Páginas

segunda-feira, 20 de maio de 2013

O FASCISMO NA TELA DO CINEMA


Nojento. Não há outra definição para sintetizar o filme A Hora Mais Escura (Zero Dark Thirty, Dir. Kathryn Bigelow, 2012). Por diversos motivos, não o vi quando passou no cinema. Deveria ter permanecido na ignorância. Mas, ao ver o DVD na locadora, imaginei que se tratava de algo interessante. Mero engano. Mera representação do fascismo imperialista – sem conteúdo, exceto o esforço publicitário de que a luta contra o terrorismo perdoa todos os pecados. Em síntese, lixo.

A versão cinematográfica do assassinato de Osama Bin Laden começa com um recurso tipicamente canalha. Com a tela escura, o espectador ouve algumas vozes desesperadas de vitimas do 11 de setembro tentando se despedir de parentes ou suplicando por ajuda. Ou seja, determinado o crime, urge punir o suposto criminoso. São esses poucos segundos que estabelecem o tom ideológico do filme.

A cena seguinte complementa o esquema: um muçulmano está sendo interrogado por agentes da Central Intelligence Agency (CIA). Agressões físicas, amarrar as mãos do prisioneiro e pendurá-lo no teto, privação de sono e alimentação, encarceramento em locais minúsculos – todas essas ações educadíssimas são atos preparatórios para o "grand finale": waterboard – a técnica de tortura favorita dos campeões da Democracia". Consiste em simular um afogamento – a água lançada sobre a face e para dentro das vias respiratórias daquele que está sendo “interrogado”. O propósito dessa selvageria é destruir psicologicamente o prisioneiro. Nesses momentos, a Convenção de Genebra e os Direitos Humanos se transformam em obras de ficção. A terra de ninguém (reverberando o horror de Abu Ghraib e Guantánamo), onde a razão ética desapareceu, nivela o terrorismo e a civilização pelos fundamentos da barbárie. Em outras palavras, são esses elementos de loucura que abrem um precedente para permitir o entendimento de que todas as ações são permitidas, são legais, são justas. Para todos os lados. 

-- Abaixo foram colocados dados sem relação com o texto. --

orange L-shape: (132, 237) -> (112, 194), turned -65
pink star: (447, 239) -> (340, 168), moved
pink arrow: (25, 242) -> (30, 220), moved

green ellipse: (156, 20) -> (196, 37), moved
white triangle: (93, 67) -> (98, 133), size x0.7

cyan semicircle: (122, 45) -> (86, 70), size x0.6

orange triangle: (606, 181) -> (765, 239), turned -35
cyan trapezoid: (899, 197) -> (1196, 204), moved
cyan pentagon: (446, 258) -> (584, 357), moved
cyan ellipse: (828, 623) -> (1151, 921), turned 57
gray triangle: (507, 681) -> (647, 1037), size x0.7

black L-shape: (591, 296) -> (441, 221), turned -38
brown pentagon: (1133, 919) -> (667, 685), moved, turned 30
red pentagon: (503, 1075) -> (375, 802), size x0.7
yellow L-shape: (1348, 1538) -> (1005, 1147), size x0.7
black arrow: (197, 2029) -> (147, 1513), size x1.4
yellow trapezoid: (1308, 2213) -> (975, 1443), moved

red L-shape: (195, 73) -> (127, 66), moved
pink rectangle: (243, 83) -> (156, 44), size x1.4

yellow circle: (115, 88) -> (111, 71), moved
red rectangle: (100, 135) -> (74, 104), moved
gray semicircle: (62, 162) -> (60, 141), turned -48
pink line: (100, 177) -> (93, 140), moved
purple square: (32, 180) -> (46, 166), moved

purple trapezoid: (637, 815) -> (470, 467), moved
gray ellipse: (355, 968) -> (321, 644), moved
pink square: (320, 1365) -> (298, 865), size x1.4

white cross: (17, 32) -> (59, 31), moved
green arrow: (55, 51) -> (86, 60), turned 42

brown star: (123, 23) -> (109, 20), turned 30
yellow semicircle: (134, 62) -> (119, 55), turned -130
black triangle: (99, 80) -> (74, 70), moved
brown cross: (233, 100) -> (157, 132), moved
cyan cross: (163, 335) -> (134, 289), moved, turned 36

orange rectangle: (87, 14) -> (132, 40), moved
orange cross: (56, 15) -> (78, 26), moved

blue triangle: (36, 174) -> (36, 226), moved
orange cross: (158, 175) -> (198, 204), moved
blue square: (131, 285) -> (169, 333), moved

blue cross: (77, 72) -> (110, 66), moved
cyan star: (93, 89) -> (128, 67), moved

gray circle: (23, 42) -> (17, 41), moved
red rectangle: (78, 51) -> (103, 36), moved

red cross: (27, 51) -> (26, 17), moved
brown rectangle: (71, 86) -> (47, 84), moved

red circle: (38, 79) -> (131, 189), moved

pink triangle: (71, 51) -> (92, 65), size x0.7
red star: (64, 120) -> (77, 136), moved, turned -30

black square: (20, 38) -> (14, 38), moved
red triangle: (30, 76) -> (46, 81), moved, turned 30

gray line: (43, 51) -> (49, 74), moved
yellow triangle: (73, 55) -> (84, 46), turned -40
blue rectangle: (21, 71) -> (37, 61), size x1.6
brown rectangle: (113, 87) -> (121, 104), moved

Os diálogos do filme (seja no dia-a-dia dos personagens, seja nas salas de tortura) estão conectados com um propósito educativo: repetir mil vezes a mensagem para que todos (personagens e espectadores) se convençam que a diferença entre a verdade e a mentira depende de um slogan midiático: tornar o mundo mais seguro para a Democracia (uma forma de governo submissa aos mecanismos de manipulação da informação). 
Depois de expor a barbárie, o filme se concentra na descrição de Maya, personagem interpretada por Jessica Chastain. Ela não tem amigos, ignora os relacionamentos afetivos, não perde o foco quando o assunto é trabalho. Como todo carrasco, não possui humor. Confunde determinação com obsessão. E, nesse andamento, incomoda os colegas, faz pressão, não esconde que gosta de resolver os problemas pela força. Traduzindo: um caso típico de frustração sexual.

A soma de todos esses elementos comprova a demência ocidental. A direita mais reacionária – destilando o medo a cada instante – conduz os acontecimentos na direção do horror. E despeita a soberania de países como o Afeganistão e o Paquistão – não bastasse ter alimentado a imagem publicitária de que todos os seus habitantes são terroristas.

A doutrina militar estadunidense shock and awe (choque e pavor) se revela instrumento de força desproporcional  quando, cinematograficamente, um grupo de extermínio invade a casa onde estão morando os vários suspeitos. Embora a ação se mostre, em vários momentos, como exemplo de visível incompetência (desde a falta de coerência na decisão para invadir a casa até um helicóptero que cai), a carnificina ocorre. Em ritmo Counter Strike, o uso da força avassaladora resume a diferença entre a vida e a morte em uma partida de videogame. Somente mulheres e crianças são poupadas. Todos os homens são fuzilados.

A cena final mostra o ridículo multiplicado pelo ridículo: Maya, ao descobrir que sua vida não possui mais nenhum sentido, pois seu inimigo foi destruído, cai em choro compulsivo. Algum cretino há de considerar que ela foi tomada de emoção e pelo alívio. Mentira. Chora por si mesma. Incapaz de entender o que aconteceu. O fascismo se descobre ignorante e inútil – exceto como instrumento de opressão.